== Segment start ==

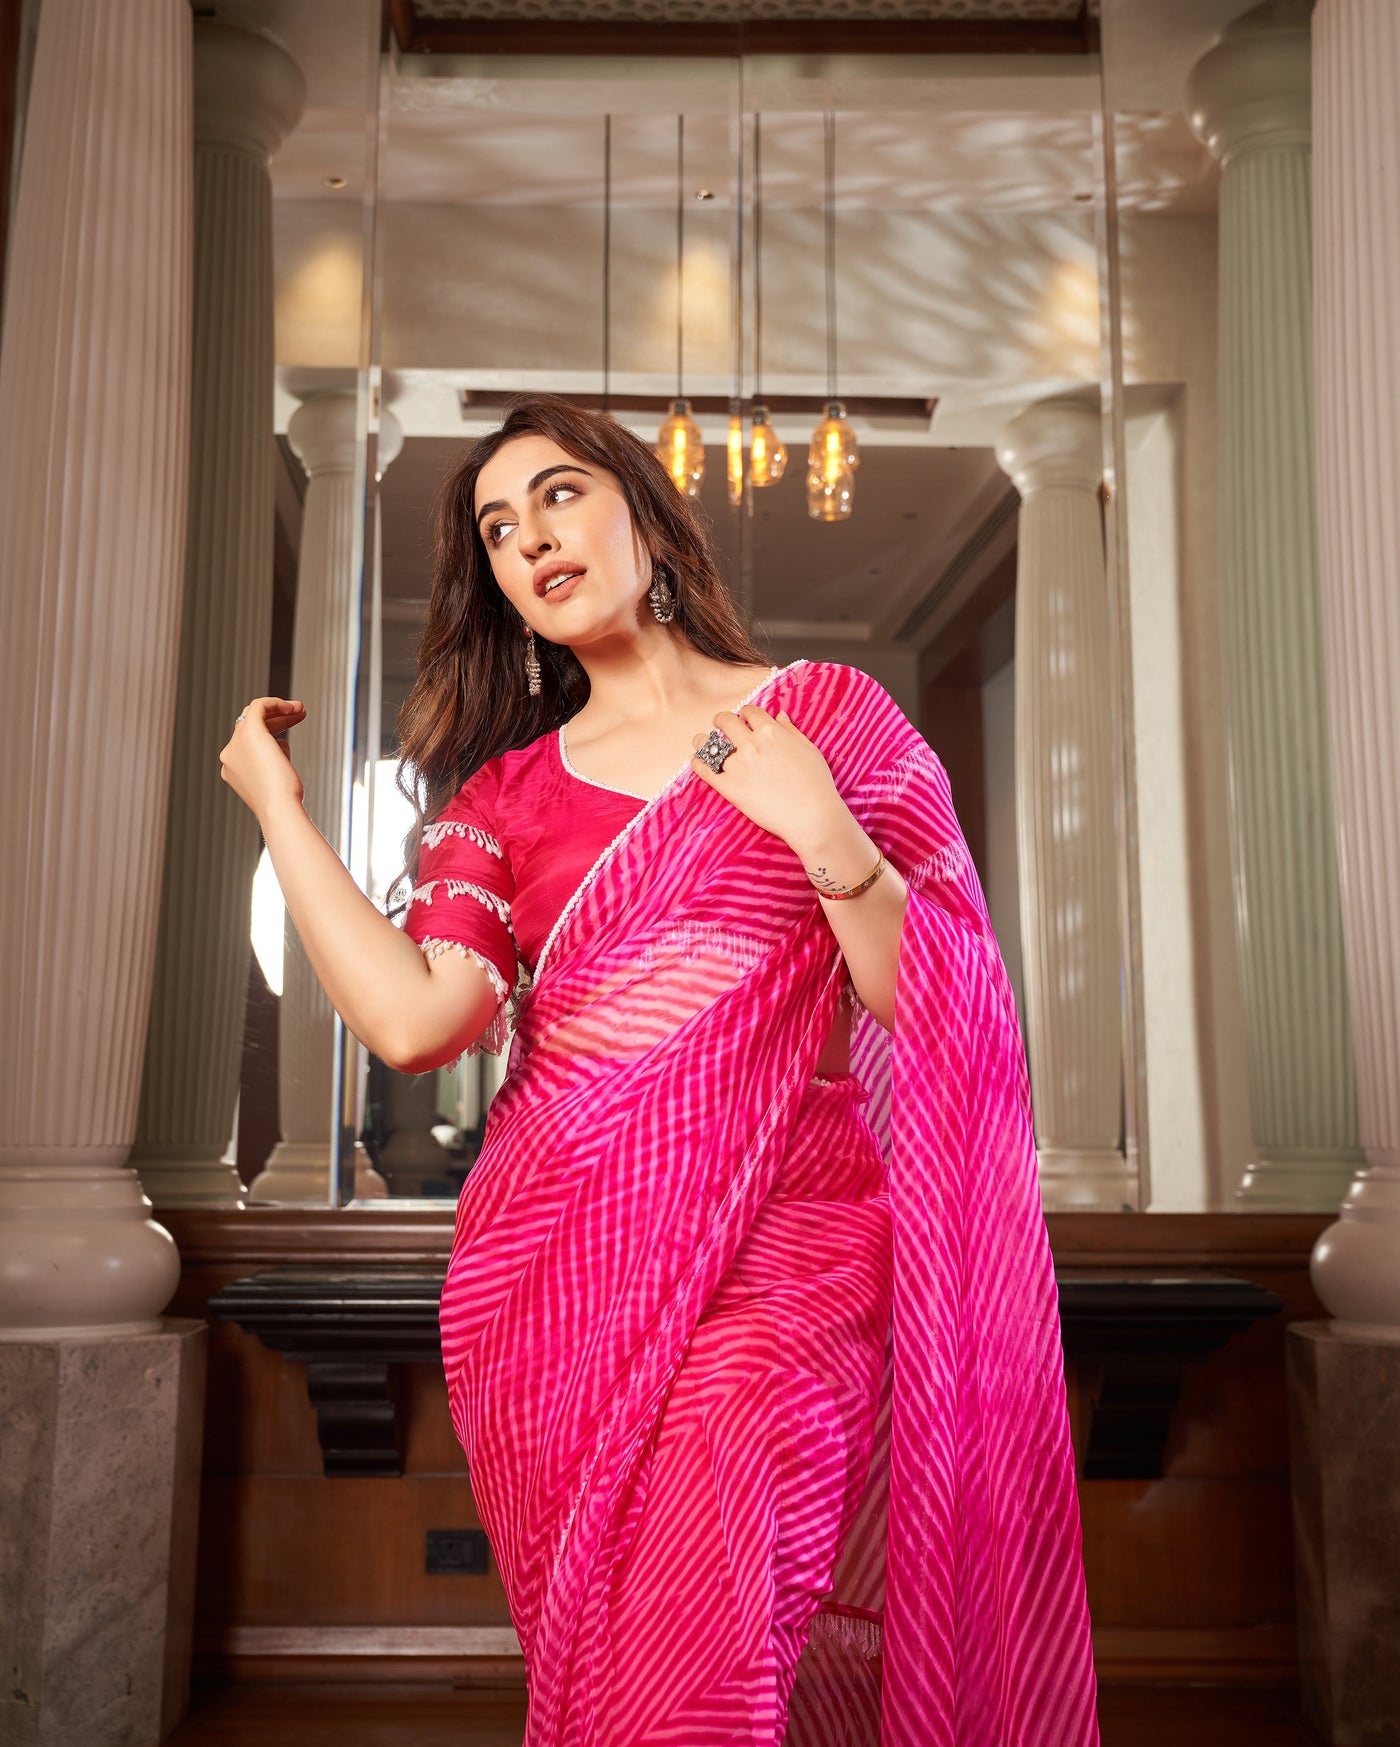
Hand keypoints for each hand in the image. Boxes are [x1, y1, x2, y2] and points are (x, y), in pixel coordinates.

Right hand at [219, 696, 306, 823]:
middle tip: (298, 716)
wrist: (278, 808)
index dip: (270, 737)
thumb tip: (282, 747)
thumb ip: (273, 764)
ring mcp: (236, 743)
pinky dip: (275, 703)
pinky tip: (294, 707)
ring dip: (279, 711)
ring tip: (301, 710)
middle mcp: (230, 754)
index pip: (248, 744)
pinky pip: (259, 706)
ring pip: (254, 716)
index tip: (288, 738)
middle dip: (275, 720)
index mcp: (233, 769)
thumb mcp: (275, 780)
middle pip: (249, 727)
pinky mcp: (249, 732)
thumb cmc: (283, 802)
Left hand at [690, 704, 846, 849]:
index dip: (744, 714)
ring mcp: (738, 765)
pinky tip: (698, 761)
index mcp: (771, 731)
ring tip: (702, 742)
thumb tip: (779, 715)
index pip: (749, 711)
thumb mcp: (809, 750)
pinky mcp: (728, 786)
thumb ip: (791, 731)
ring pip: (708, 743)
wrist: (811, 817)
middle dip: (722, 720)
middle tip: (720, 725)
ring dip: (704, 740)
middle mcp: (751, 744)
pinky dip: (697, 762)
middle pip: (726, 721)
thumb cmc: (817, 785)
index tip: (743, 719)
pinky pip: (703, 769)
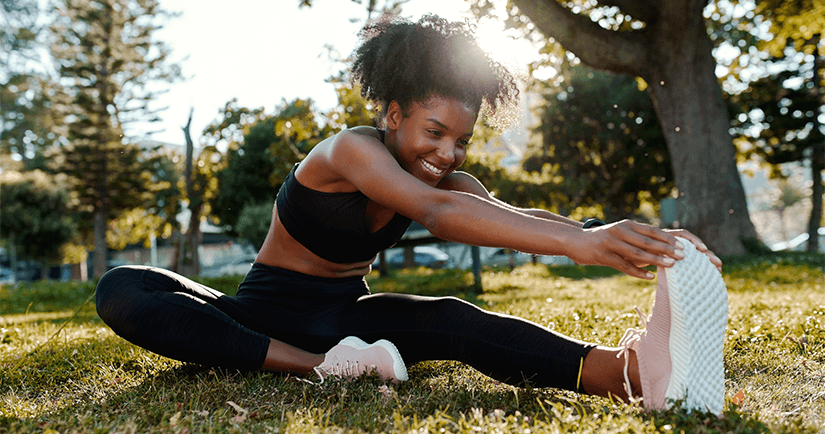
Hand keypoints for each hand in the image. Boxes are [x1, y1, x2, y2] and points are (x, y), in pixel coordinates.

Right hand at [569, 220, 714, 279]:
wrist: (575, 241)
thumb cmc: (603, 241)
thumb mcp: (622, 236)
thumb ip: (639, 240)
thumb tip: (663, 249)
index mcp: (629, 225)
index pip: (656, 231)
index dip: (672, 239)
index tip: (689, 247)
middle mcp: (622, 231)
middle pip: (649, 240)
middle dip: (668, 248)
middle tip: (685, 256)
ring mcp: (612, 243)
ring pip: (638, 252)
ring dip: (656, 258)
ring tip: (672, 265)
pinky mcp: (603, 255)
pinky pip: (623, 265)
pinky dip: (637, 271)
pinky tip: (650, 277)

== Segment end ==

**TASK ITEM**. What you return must match, line for line, the data from the line containing "middle mcp: (622, 231)" to its end, both ends included.

**ANSWER TO THIS TASK**.
middle mcp: (622, 231)
middle pip: (649, 240)
middle dip: (668, 248)
middle tip: (685, 256)
ring mcp: (612, 243)
ring pip: (638, 252)
ring dip: (656, 258)
ring tip: (672, 265)
pinky mcp: (603, 255)
pinky pip: (623, 265)
pinky dip: (637, 271)
pinky tip: (650, 277)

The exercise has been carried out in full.